Declining Health Means More Help Is Necessary
Confusion, forgetfulness and combativeness are some initial signs of early-onset dementia. This can be a stressful time for families who are unsure of what lies ahead. It can also have a big effect on someone’s independence, leading to a major shift in their lifestyle. Here are ways that dementia affects your loved one’s independence and some solutions and options moving forward.
One thing that becomes a barrier issue with a dementia patient is communication. Alzheimer’s and other forms of dementia affect areas of the brain that inhibit vocal and cognitive thinking. While many patients feel confused, some days more than others, it can make communication challenging.
This is especially true when trying to talk to doctors or others where specific instructions need to be followed. Having someone who is an advocate who can also speak on behalf of the patient can be beneficial and prolong independence.
Be sure to have the proper legal paperwork in place for a loved one, like a living will and durable power of attorney. These make sure family members have access to doctors, records and also a voice in the decision-making process.
Independent Living Solutions
Forgetfulness is at the forefront with many dementia and Alzheimer’s patients. This can make living alone unsafe. Safety is at stake if they forget to take their medications or leave the stove on because they forget they’re cooking.
In these instances, assisted living is an option. Some facilities offer memory care which focuses on keeping patients safe in a thriving environment. They also help reiterate cognitive skills with helpful reminders and ongoing daily therapy.
As dementia and Alzheimer’s disease progress, there are often changes to the entire body. The brain stops responding to certain stimuli, resulting in the patient forgetting to shower and take care of personal hygiene issues.
Brain cells and connections can weaken and shrink, making normal thought patterns deteriorate.
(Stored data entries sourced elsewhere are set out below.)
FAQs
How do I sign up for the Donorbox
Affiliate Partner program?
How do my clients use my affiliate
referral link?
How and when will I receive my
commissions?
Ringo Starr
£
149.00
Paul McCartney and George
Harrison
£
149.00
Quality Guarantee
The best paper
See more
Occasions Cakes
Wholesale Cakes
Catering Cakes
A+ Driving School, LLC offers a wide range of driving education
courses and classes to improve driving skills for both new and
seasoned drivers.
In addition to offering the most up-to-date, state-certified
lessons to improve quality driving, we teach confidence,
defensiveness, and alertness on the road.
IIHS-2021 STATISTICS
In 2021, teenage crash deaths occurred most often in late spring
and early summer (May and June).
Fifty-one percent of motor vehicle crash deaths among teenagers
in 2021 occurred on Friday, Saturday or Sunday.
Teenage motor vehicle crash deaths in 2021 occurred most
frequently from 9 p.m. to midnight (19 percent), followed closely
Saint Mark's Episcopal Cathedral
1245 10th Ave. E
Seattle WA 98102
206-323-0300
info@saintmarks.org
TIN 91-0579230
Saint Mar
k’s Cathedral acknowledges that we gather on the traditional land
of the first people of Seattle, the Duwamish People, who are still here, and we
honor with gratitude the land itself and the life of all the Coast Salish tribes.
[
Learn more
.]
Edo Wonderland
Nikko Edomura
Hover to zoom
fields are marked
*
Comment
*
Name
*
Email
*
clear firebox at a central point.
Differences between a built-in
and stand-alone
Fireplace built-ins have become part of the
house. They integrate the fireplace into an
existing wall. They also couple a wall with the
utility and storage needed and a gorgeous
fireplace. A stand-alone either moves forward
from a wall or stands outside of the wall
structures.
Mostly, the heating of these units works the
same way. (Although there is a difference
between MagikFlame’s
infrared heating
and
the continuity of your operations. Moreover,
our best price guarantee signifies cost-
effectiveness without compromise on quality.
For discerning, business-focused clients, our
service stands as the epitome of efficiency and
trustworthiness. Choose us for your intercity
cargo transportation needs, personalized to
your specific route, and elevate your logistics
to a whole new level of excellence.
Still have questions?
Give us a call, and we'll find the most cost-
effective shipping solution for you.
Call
This also makes it easier for pneumonia and infections to settle in.
Staying in close contact with the patient’s neurologist or family doctor through routine appointments is the best way to delay progression and help them retain independence for as long as possible.
Does a loved one live with the caregiver now because of problems with self-sufficiency? It’s important to seek help with personal care and supervision so the caregiver receives frequent breaks, as they need to make self-care a priority. Caregivers can benefit from things like meeting up with friends, getting a massage or attending a yoga class.
Dementia affects not only the patient but the entire family. It has to be a group effort to make it treatment work and help them maintain their independence for as long as they can. Be sure to check into local resources and reach out for help and assistance when needed.